25. Nggak Mau Kalah
wkwk
🐳🐳
"Apa yang kamu lakuin, Jev?"
"Akhirnya kamu hubungi aku duluan, Sav."
"Apa yang kamu lakuin?" ulang Sava. Nada bicaranya sarat kekhawatiran.
"Aku nggak paham maksud kamu."
Sava terduduk di tepi tempat tidur, mengurut dahinya pelan saat menahan kemarahan. Tadi ekspresi Gagah berubah jadi pucat pasi, memakai baju dengan terburu-buru, dan berlalu tanpa berpamitan padanya. Sava bisa menebak saat ingat bahwa yang menelepon tadi adalah Bima.

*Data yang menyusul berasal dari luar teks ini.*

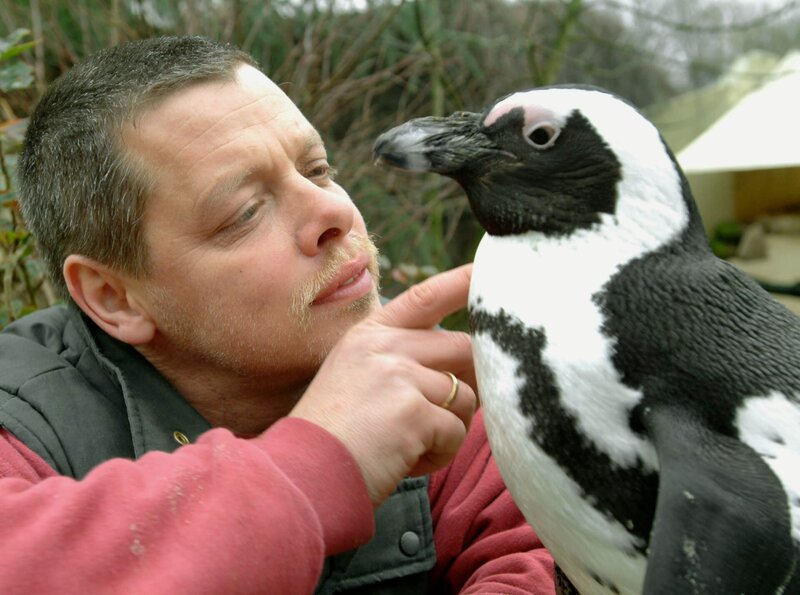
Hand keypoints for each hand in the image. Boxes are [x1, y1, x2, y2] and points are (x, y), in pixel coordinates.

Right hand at [290, 264, 476, 506]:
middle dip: (467, 385)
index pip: (425, 297)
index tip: (485, 269)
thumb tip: (462, 367)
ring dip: (448, 429)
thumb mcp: (355, 378)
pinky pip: (455, 432)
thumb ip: (400, 360)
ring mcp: (398, 374)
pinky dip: (439, 454)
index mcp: (369, 335)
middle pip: (462, 349)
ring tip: (409, 445)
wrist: (302, 474)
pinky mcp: (412, 410)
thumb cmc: (332, 435)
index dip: (460, 282)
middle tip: (440, 418)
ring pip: (465, 396)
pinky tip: (406, 460)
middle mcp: (384, 346)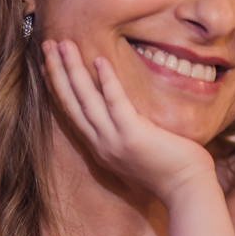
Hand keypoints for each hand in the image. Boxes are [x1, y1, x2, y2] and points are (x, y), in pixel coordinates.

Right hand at [42, 39, 216, 203]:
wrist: (187, 190)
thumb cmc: (171, 169)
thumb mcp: (139, 150)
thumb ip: (126, 132)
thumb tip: (126, 112)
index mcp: (101, 147)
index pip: (72, 112)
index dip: (58, 87)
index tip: (47, 65)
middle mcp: (101, 144)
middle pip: (71, 103)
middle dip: (57, 72)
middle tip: (47, 44)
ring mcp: (115, 141)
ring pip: (85, 100)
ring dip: (72, 70)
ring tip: (63, 44)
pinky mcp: (133, 135)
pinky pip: (115, 102)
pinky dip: (106, 80)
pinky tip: (99, 59)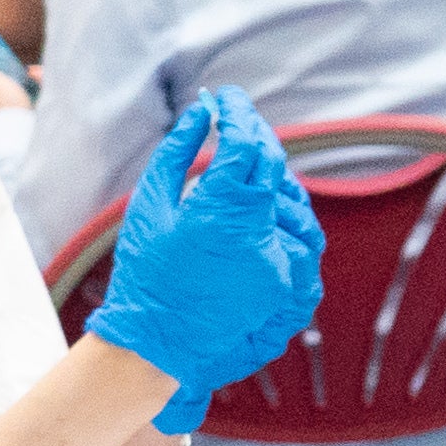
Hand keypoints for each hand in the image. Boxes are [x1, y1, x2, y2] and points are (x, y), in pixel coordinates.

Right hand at [89, 87, 327, 430]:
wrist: (158, 348)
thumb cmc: (143, 276)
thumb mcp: (148, 208)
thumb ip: (178, 155)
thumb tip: (203, 113)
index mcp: (220, 215)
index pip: (245, 145)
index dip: (238, 113)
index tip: (226, 97)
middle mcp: (260, 239)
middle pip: (273, 168)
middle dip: (256, 138)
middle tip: (238, 121)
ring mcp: (282, 266)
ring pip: (293, 202)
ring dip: (273, 178)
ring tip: (249, 165)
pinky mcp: (293, 289)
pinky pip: (302, 238)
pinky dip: (285, 216)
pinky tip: (266, 209)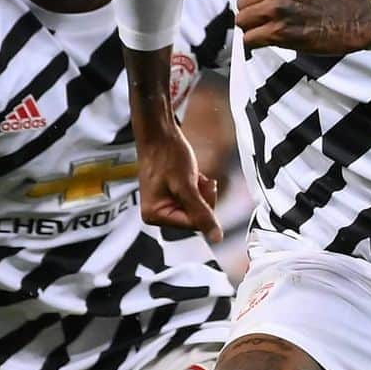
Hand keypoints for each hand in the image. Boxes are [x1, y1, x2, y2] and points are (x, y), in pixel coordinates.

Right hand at [138, 128, 221, 242]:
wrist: (160, 133)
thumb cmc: (165, 155)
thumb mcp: (187, 186)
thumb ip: (202, 213)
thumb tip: (215, 237)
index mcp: (155, 215)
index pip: (192, 225)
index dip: (203, 208)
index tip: (204, 190)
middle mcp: (157, 212)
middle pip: (194, 217)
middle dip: (202, 198)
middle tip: (198, 181)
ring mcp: (164, 202)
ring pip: (196, 207)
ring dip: (201, 191)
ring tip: (193, 176)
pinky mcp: (172, 193)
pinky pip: (193, 197)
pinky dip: (198, 186)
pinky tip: (192, 174)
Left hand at [236, 0, 370, 53]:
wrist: (351, 19)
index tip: (263, 6)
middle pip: (242, 3)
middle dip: (251, 14)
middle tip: (264, 21)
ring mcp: (277, 9)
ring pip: (242, 21)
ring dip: (252, 29)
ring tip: (265, 31)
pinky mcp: (279, 31)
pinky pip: (250, 39)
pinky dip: (255, 43)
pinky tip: (267, 41)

"You okay, Sav? Apa kita perlu ketemu? Kamu keliatan nggak baik-baik aja."
"Kamu apakan suamiku?"
"Apa kamu beneran anggap dia suami?"
"Iya. Dia suamiku." Sava menegaskan kali ini.
"Kamu nggak pernah mau aku ajak nikah tapi kamu nikah sama orang lain, Sav? Are you cheating on me?"
"Aku udah bilang berkali-kali aku nggak selingkuh, Jev." Sava menahan luapan amarahnya kuat-kuat dituduh seperti itu. "Kita udah berakhir dan aku punya hak buat nikah sama laki-laki lain."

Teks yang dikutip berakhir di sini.